STUDY TEXT:
________________

I am smarter than everyone else. If I can’t solve a problem, nobody can; anybody who claims to’ve found such a solution is a liar. Since I can understand any fact quickly, anything I can’t understand quickly is not a fact.

An example of how this attitude plays out is as follows:

  1. Somebody proposes a project to an SBIC.
  2. The SBIC notices some problem with how the project handles XXX.
  3. The SBIC spends a few minutes trying to solve the problem, and doesn’t come up with anything.
  4. According to the belief set described above, the SBIC therefore decides that no solution is possible.
  5. The SBIC infers that the project is doomed to failure, and is therefore a waste of time.
  6. The SBIC tries to “do everyone a favor” and keep them from wasting time, by criticizing and opposing the project.
  7. The SBIC won’t shut up about “the XXX problem” until a comprehensive solution is explained to him in excruciating detail.
  8. Meanwhile, work on every aspect of the project other than “the XXX problem” comes to a standstill.
  9. If XXX was a secondary or expendable feature, the SBIC’s prediction of doom becomes a self-fulfilling prophecy.

A slight variation of the above occurs when the SBIC sees a problem X, devises a solution Y which introduces problem Z, and then starts complaining about how the project has problem Z. It is not in the SBIC nature to consider the possibility that solutions other than Y exist. To them, Y and Z follow inevitably from X.

There’s another part of the SBIC mindset that provides a solution (yes, I realize there might be others) to dealing with them. It goes like this:

Because I’m so smart, my perspective and priorities are important, and you should place a high priority on addressing them.

Well…no. You’re not, they’re not, and I don’t feel like it. Fly away before you get swatted.

________________

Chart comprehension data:
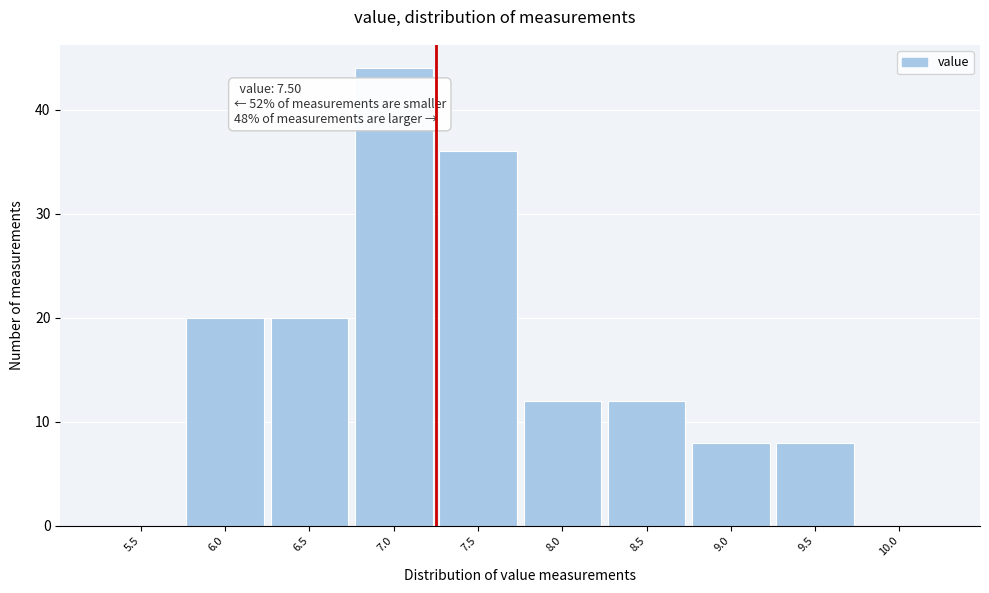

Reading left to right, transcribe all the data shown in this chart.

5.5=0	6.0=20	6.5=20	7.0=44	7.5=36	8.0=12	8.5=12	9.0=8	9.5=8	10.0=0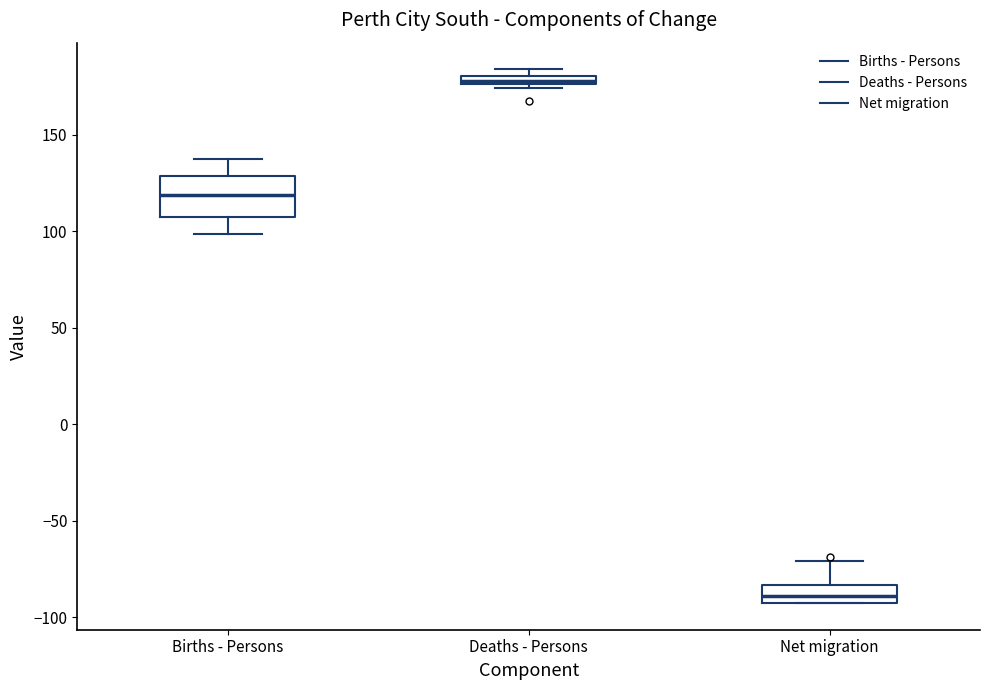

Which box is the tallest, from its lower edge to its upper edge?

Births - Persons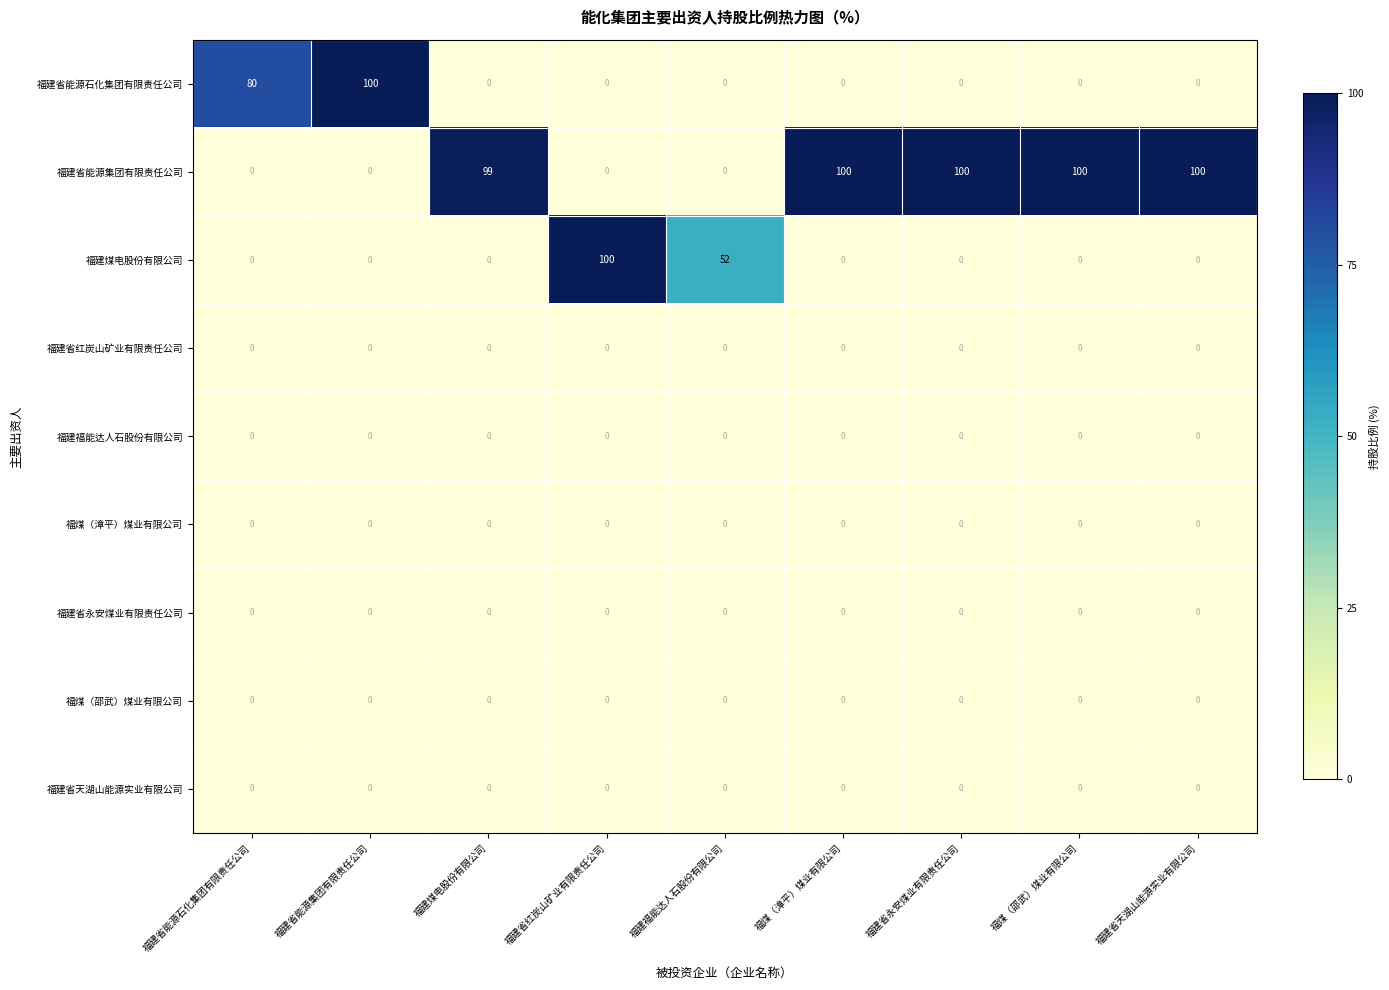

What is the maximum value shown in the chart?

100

________________

ACTION ITEM:
Do these statements agree with the text about the SBIC mindset? Answer yes or no for each, quoting the words of the text that decide it.
1. The SBIC tries for a few minutes to solve the problem before concluding that no solution exists.
2. While the SBIC keeps complaining, work on the other parts of the project goes on as usual.
3. The SBIC readily considers that there may be solutions other than Y.

RESPONSE TO THE EXERCISE:
1. Yes: "The SBIC spends a few minutes trying to solve the problem, and doesn’t come up with anything."
2. No: "Meanwhile, work on every aspect of the project other than “the XXX problem” comes to a standstill."
3. No: "It is not in the SBIC nature to consider the possibility that solutions other than Y exist."